Work instructions. When you reach the line in the data below that contains "left front paw: (326, 273)", please start repeating lines exactly, and stop after the line that contains "left shoulder: (744, 432)", repeating nothing else.

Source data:
- - - - - - -
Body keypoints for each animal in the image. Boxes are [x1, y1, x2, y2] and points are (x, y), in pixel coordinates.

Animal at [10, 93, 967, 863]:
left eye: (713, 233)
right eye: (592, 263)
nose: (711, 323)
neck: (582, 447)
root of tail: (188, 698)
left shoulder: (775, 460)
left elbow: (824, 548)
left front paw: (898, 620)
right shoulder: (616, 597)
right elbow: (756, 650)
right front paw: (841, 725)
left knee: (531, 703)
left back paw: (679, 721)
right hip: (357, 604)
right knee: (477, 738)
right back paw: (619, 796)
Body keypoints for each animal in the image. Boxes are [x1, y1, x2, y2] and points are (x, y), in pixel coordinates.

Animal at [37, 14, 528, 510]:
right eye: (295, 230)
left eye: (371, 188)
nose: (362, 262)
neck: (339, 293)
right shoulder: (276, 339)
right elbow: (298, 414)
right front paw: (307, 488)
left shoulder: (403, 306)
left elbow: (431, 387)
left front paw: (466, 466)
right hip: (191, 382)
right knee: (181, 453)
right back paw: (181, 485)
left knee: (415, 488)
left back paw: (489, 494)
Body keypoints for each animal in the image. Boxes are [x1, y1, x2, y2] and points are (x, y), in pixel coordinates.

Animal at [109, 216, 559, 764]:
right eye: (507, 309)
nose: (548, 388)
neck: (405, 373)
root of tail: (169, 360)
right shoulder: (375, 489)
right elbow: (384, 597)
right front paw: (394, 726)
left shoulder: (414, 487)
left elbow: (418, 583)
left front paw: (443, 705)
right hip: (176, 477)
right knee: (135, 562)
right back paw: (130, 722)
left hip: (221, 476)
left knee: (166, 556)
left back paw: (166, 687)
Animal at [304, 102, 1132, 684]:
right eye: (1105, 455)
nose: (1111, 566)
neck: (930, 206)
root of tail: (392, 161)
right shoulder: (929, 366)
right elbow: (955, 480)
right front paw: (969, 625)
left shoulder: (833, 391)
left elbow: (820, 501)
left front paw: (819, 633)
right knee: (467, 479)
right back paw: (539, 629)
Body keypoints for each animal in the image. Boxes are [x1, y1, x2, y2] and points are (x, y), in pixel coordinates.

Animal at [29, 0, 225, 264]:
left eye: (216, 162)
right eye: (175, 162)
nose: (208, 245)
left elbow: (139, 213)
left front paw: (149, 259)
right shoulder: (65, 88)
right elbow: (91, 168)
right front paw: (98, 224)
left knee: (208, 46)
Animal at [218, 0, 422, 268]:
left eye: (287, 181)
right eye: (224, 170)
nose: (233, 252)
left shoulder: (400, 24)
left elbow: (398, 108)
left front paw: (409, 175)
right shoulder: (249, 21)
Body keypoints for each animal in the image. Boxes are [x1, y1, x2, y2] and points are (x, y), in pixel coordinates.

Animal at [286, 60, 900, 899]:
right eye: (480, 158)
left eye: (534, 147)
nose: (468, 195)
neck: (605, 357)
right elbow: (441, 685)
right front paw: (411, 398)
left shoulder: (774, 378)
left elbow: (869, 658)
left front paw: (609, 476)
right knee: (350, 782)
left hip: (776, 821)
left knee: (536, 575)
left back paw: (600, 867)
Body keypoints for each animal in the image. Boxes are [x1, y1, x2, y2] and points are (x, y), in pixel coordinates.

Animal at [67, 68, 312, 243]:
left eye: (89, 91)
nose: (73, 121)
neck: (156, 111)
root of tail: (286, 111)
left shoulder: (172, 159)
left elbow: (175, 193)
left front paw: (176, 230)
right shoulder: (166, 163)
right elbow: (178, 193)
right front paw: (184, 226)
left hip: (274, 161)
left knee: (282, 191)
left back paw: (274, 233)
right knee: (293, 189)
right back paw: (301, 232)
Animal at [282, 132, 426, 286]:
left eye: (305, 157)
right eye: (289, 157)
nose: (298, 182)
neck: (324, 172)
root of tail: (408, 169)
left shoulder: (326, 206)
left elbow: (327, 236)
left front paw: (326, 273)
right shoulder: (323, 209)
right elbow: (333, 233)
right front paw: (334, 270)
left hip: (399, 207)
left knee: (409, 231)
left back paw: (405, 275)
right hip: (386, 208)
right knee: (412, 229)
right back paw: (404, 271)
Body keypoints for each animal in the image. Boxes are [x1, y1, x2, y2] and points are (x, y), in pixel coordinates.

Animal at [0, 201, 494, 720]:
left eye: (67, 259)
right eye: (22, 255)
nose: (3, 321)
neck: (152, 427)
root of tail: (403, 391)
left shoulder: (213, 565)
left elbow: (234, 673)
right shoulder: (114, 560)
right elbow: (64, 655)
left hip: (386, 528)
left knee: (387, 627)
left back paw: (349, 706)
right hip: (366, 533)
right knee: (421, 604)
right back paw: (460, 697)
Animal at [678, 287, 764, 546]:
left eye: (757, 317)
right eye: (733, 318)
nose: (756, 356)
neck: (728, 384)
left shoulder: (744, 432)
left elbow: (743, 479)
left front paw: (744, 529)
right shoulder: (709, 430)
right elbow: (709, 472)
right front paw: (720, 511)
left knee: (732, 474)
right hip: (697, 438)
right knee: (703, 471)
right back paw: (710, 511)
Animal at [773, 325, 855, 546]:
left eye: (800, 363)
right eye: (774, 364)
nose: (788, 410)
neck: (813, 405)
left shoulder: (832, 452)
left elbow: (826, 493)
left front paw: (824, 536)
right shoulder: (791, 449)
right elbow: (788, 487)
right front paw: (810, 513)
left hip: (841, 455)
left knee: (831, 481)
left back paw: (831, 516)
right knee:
- - - - - - -
Answer section.
left front paw: (326, 273)
right shoulder: (323, 209)
right elbow: (333, 233)
right front paw: (334, 270)
left hip: (399, 207)
left knee: (409, 231)
left back paw: (405, 275)
right hip: (386, 208)
right knee: (412, 229)
right back paw: (404, 271)
Body keypoints for each animal in the image. Boxes are [x1, y1, x2, y2] and points are (x, y), in pixel coordinates.

Animal at [0, 201, 494, 720]:
left eye: (67, 259)
right eye: (22, 255)
nose: (3, 321)
neck: (152, 427)
root of tail: (403, 391)
left shoulder: (213, 565)
left elbow: (234, 673)
right shoulder: (114, 560)
right elbow: (64, 655)
left hip: (386, 528)
left knee: (387, 627)
left back paw: (349, 706)
right hip: (366, 533)
right knee: (421, 604)
right back paw: (460, 697)
Animal at [678, 287, 764, 546]:
left eye: (757, 317)
right eye: (733, 318)
nose: (756, 356)
neck: (728, 384)
left shoulder: (744, 432)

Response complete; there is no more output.